_Extrait du texte_
☆ ☆ ☆ ☆ ☆

Les automates utilisés pour la mise en sachets-doses des médicaments sont parfaitement adaptables à toute officine, quelle que soit sa taille. Robotik Technology compte ainsi six (et très bientôt sept) automates de tailles différentes. L’investissement reste important, même si les prix ont baissé. C’est aussi ce qui inquiète les syndicats comme la FSPF. « Il ne faut pas se lancer dans un tel investissement, souvent de plus de 100 000 euros, si le pharmacien n’est pas assuré d’avoir le marché, surtout en cette période économique difficile pour les officines », conseille Philippe Gaertner, qui souhaite que les confrères attendent au moins la sortie des textes tant attendus avant de proposer ce service. D’autant que le dernier rapport de l’IGAS sur les maisons de retraite met de côté le pharmacien référent en EHPAD, considérant son rôle comme « incertain ».

☆ ☆ ☆ ☆ ☆

_Explorer le contenu_
[1] Répondez à ces questions sur l'extrait consacré aux automates de mise en sachets-doses :
(a) Combien d'automates de tailles différentes Robotik Technology compte-t-il ?
(b) Selon Philippe Gaertner, quel montant l'investissement dépasse-t-il souvent ?
(c) Par quel mot le dernier rapport de l'IGAS qualifie-t-il le rôle du pharmacien référent en EHPAD ?
[2] Dites si chaque affirmation concorde avec l'extrait consacré aux automates de mise en sachets-doses, en citant les mots qui le prouvent :
(a) Les prix des automates ont augmenté.
(b) Les automates conviennent à toute officine, quelle que soit sa taille.
(c) Philippe Gaertner souhaite que les confrères attendent la sortie des textes avant de proposer ce service.
[3] Rédigez la suite de l'extrait consacré aux automates de mise en sachets-doses, après sa dernière phrase.
Les enregistrements n'interviennent en rien ici.

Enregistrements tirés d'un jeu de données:
☆ ☆ ☆ ☆ ☆

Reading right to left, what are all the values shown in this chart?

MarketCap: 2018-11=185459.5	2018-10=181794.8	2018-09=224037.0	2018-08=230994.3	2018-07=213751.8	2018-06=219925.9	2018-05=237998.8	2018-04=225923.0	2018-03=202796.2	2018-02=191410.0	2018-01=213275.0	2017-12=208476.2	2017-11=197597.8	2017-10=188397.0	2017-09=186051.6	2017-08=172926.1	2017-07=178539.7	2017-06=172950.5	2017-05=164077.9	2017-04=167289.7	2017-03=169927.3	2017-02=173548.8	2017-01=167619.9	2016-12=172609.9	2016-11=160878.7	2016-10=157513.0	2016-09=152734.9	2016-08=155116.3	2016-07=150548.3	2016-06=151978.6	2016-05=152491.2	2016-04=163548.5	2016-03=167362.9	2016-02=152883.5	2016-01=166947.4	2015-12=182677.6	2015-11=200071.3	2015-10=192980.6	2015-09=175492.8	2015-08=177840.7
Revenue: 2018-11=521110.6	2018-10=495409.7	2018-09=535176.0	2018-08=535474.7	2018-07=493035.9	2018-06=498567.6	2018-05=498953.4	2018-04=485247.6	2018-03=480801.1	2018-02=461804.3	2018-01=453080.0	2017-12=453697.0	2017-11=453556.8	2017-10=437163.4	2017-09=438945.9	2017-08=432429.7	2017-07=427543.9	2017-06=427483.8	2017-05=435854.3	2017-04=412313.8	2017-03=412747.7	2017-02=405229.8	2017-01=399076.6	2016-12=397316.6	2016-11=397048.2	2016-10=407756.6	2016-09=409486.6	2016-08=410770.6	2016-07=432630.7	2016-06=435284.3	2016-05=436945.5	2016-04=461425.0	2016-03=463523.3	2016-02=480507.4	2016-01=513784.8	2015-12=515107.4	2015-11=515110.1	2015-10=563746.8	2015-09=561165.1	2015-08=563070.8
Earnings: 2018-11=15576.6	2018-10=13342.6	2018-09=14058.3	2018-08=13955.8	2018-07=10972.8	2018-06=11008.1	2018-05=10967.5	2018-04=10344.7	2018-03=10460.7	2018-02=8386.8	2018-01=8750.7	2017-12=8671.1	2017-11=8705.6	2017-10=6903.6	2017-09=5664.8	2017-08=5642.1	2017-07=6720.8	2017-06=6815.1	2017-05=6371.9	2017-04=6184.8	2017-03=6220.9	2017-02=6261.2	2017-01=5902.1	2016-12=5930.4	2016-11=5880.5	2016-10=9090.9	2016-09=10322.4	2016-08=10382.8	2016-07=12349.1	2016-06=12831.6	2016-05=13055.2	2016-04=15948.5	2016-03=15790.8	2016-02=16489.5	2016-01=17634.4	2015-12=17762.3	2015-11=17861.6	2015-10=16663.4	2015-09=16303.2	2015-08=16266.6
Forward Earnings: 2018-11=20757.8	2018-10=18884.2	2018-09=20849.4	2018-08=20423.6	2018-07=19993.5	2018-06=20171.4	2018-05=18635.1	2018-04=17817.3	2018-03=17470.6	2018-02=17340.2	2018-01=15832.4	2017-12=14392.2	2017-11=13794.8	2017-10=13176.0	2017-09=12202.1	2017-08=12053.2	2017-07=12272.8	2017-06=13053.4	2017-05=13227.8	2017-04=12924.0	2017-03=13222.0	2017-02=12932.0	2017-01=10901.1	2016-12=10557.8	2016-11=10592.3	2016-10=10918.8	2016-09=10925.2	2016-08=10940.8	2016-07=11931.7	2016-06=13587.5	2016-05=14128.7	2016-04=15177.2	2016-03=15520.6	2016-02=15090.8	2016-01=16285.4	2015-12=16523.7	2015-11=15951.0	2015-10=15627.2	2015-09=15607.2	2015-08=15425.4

☆ ☆ ☆ ☆ ☆

_Réponses aux tâches_
[1]
(a) Six, et très bientôt sept.
(b) 100 000 euros.
(c) « incertain ».

[2]
(a) Non : « même si les prix ont baissé ».
(b) Oui : « parfaitement adaptables à toute officine, quelle que soit sa taille ».
(c) Oui : « souhaite que les confrères attendent au moins la sortie des textes tant attendus avant de proposer ce service ».

[3]
Autre problème soulevé par François Hallouard (voir entretien ci-contre), dans un article paru dans les « Annales pharmaceutiques françaises » en juillet dernier : le risque de perte de stabilité des médicaments déconditionnés. « En Europe, chaque comprimé se trouve dans un conditionnement unitaire et l’ensemble bénéficie de l’AMM. En ouvrant le conditionnement, on casse la sécurité, on casse l’étude de stabilité de l’industriel et on perd l’AMM », prévient le doctorant. C’est le rappel à la loi fait par la cour d’appel de Rouen qui a condamné un confrère en 2008, pour avoir déconditionné et reconditionné un médicament. Une décision largement commentée depuis et dénoncée à l’époque par l’économiste de la santé Francis Mégerlin. « Non frappé de pourvoi en cassation (…) cet arrêt met en cause des catégories fondamentales du droit pharmaceutique, civil et pénal, pour interdire, par un artifice, cette pratique dans les pharmacies. » Les patients sont pourtant demandeurs de ce type de service, ils seront encore plus nombreux demain à en avoir besoin. Un cadre législatif doit être adopté au plus vite.